[WHAT THIS TASK INVOLVES]:
Start to finish, write out the entries exactly, leaving the pictures aside.

+++++

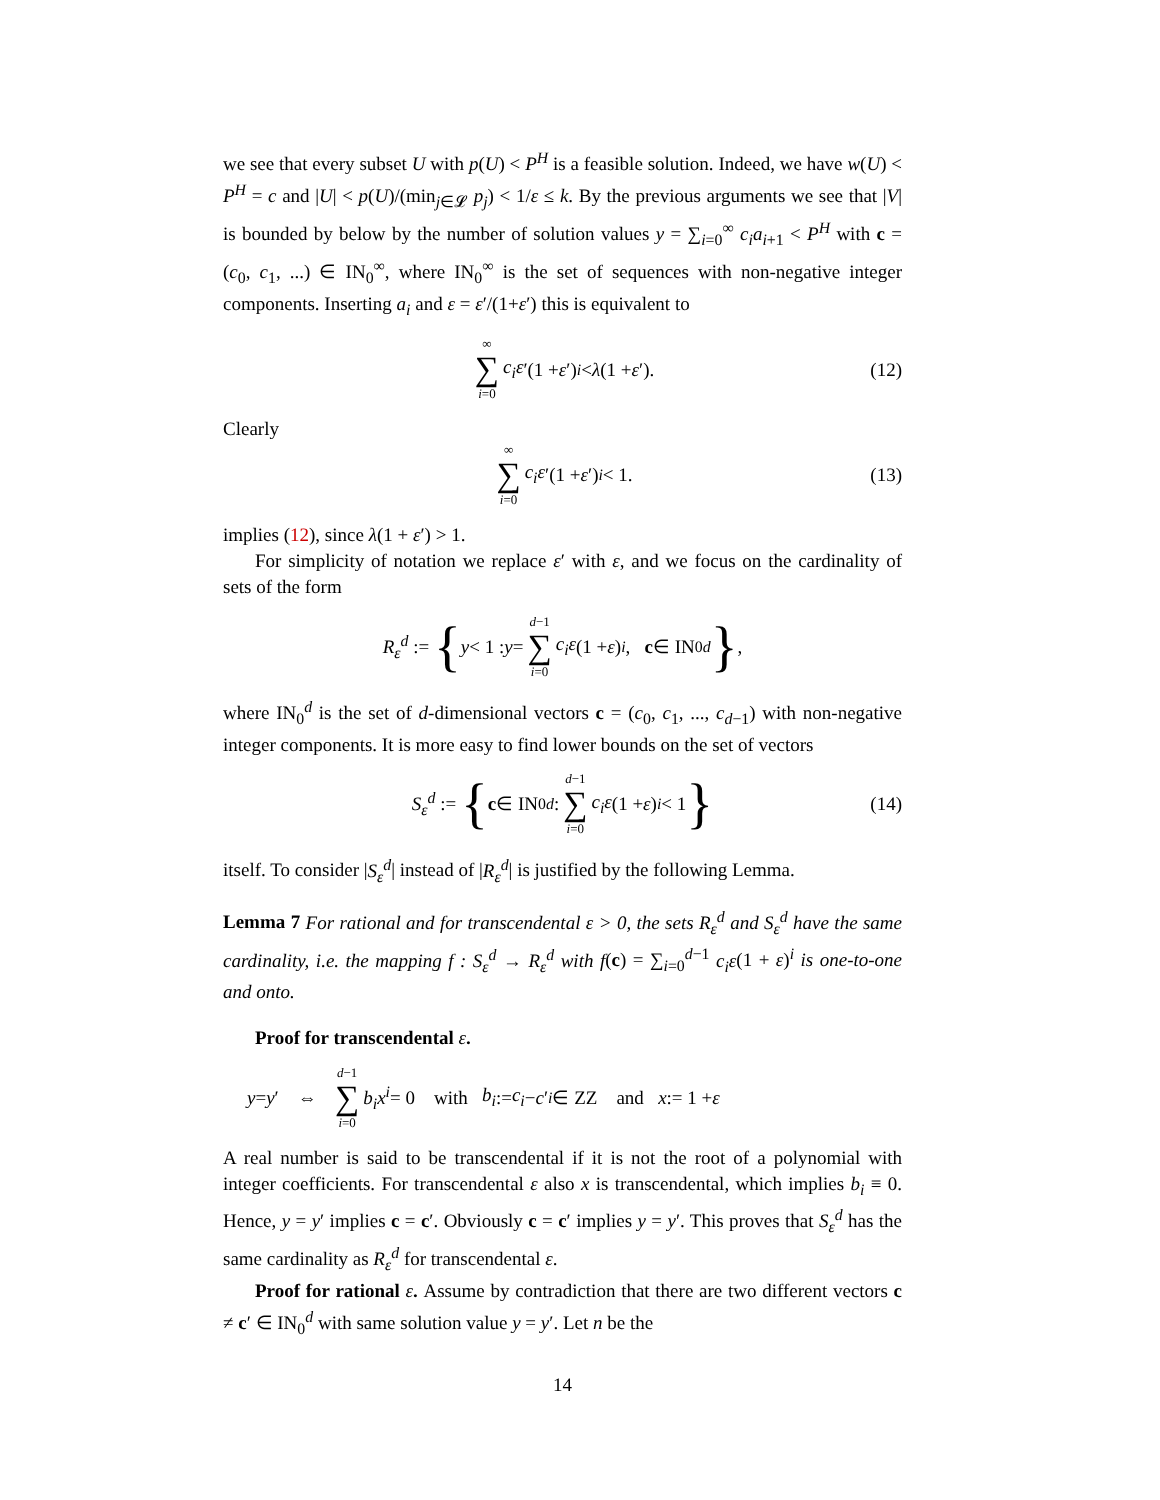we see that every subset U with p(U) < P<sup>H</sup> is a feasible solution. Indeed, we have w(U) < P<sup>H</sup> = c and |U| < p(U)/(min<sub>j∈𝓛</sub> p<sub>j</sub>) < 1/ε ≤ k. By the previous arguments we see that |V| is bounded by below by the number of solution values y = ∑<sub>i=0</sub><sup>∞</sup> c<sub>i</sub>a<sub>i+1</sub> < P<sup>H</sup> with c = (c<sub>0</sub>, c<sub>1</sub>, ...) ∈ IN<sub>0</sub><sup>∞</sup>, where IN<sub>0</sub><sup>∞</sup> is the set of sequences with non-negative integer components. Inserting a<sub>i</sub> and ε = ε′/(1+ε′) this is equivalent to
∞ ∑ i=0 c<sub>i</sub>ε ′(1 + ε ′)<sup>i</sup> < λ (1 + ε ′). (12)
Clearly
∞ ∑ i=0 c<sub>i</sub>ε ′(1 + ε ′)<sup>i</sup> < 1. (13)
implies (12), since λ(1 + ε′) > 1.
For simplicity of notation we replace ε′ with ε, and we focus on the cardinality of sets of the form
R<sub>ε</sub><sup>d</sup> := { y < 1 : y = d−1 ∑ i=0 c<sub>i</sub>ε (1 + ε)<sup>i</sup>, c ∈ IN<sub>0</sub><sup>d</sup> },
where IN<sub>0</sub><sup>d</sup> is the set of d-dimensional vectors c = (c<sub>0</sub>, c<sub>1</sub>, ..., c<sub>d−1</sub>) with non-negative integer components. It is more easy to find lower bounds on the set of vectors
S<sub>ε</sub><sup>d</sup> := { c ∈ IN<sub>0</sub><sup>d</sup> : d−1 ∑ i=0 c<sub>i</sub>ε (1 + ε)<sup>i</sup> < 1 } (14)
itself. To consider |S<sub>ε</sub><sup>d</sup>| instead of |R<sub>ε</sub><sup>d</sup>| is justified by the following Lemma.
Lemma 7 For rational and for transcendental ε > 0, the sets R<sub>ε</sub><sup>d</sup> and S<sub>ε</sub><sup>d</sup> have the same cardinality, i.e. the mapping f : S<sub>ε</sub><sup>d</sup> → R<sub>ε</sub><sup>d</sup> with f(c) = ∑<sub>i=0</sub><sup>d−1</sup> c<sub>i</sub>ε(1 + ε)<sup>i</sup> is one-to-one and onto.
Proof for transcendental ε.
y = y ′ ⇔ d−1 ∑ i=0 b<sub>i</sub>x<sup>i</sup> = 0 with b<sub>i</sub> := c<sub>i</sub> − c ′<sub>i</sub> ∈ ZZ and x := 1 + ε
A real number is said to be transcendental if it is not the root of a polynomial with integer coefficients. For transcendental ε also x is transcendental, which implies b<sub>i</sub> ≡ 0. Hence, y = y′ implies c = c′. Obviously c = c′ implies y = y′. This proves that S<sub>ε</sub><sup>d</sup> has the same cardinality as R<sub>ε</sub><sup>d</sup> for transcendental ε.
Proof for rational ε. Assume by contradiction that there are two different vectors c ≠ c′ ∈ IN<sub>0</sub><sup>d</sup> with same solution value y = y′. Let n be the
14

+++++

[SOLUTION BELOW]:
we see that every subset U with p(U) < P<sup>H</sup> is a feasible solution. Indeed, we have w(U) < P<sup>H</sup> = c and |U| < p(U)/(min<sub>j∈𝓛</sub> p<sub>j</sub>) < 1/ε ≤ k. By the previous arguments we see that |V| is bounded by below by the number of solution values y = ∑<sub>i=0</sub><sup>∞</sup> c<sub>i</sub>a<sub>i+1</sub> < P<sup>H</sup> with c = (c<sub>0</sub>, c<sub>1</sub>, ...) ∈ IN<sub>0</sub><sup>∞</sup>, where IN<sub>0</sub><sup>∞</sup> is the set of sequences with non-negative integer components. Inserting a<sub>i</sub> and ε = ε′/(1+ε′) this is equivalent to
∞ ∑ i=0 c<sub>i</sub>ε ′(1 + ε ′)<sup>i</sup> < λ (1 + ε ′). (12)
Clearly
∞ ∑ i=0 c<sub>i</sub>ε ′(1 + ε ′)<sup>i</sup> < 1. (13)
implies (12), since λ(1 + ε′) > 1.
For simplicity of notation we replace ε′ with ε, and we focus on the cardinality of sets of the form
R<sub>ε</sub><sup>d</sup> := { y < 1 : y = d−1 ∑ i=0 c<sub>i</sub>ε (1 + ε)<sup>i</sup>, c ∈ IN<sub>0</sub><sup>d</sup> },
where IN<sub>0</sub><sup>d</sup> is the set of d-dimensional vectors c = (c<sub>0</sub>, c<sub>1</sub>, ..., c<sub>d−1</sub>) with non-negative integer components. It is more easy to find lower bounds on the set of vectors
S<sub>ε</sub><sup>d</sup> := { c ∈ IN<sub>0</sub><sup>d</sup> : d−1 ∑ i=0 c<sub>i</sub>ε (1 + ε)<sup>i</sup> < 1 } (14)
itself. To consider |S<sub>ε</sub><sup>d</sup>| instead of |R<sub>ε</sub><sup>d</sup>| is justified by the following Lemma.
Lemma 7 For rational and for transcendental ε > 0, the sets R<sub>ε</sub><sup>d</sup> and S<sub>ε</sub><sup>d</sup> have the same cardinality, i.e. the mapping f : S<sub>ε</sub><sup>d</sup> → R<sub>ε</sub><sup>d</sup> with f(c) = ∑<sub>i=0</sub><sup>d−1</sup> c<sub>i</sub>ε(1 + ε)<sup>i</sup> is one-to-one and onto.
Proof for transcendental ε.
y = y ′ ⇔ d−1 ∑ i=0 b<sub>i</sub>x<sup>i</sup> = 0 with b<sub>i</sub> := c<sub>i</sub> − c ′<sub>i</sub> ∈ ZZ and x := 1 + ε
A real number is said to be transcendental if it is not the root of a polynomial with integer coefficients. For transcendental ε also x is transcendental, which implies b<sub>i</sub> ≡ 0. Hence, y = y′ implies c = c′. Obviously c = c′ implies y = y′. This proves that S<sub>ε</sub><sup>d</sup> has the same cardinality as R<sub>ε</sub><sup>d</sup> for transcendental ε.
Proof for rational ε. Assume by contradiction that there are two different vectors c ≠ c′ ∈ IN<sub>0</sub><sup>d</sup> with same solution value y = y′. Let n be the
14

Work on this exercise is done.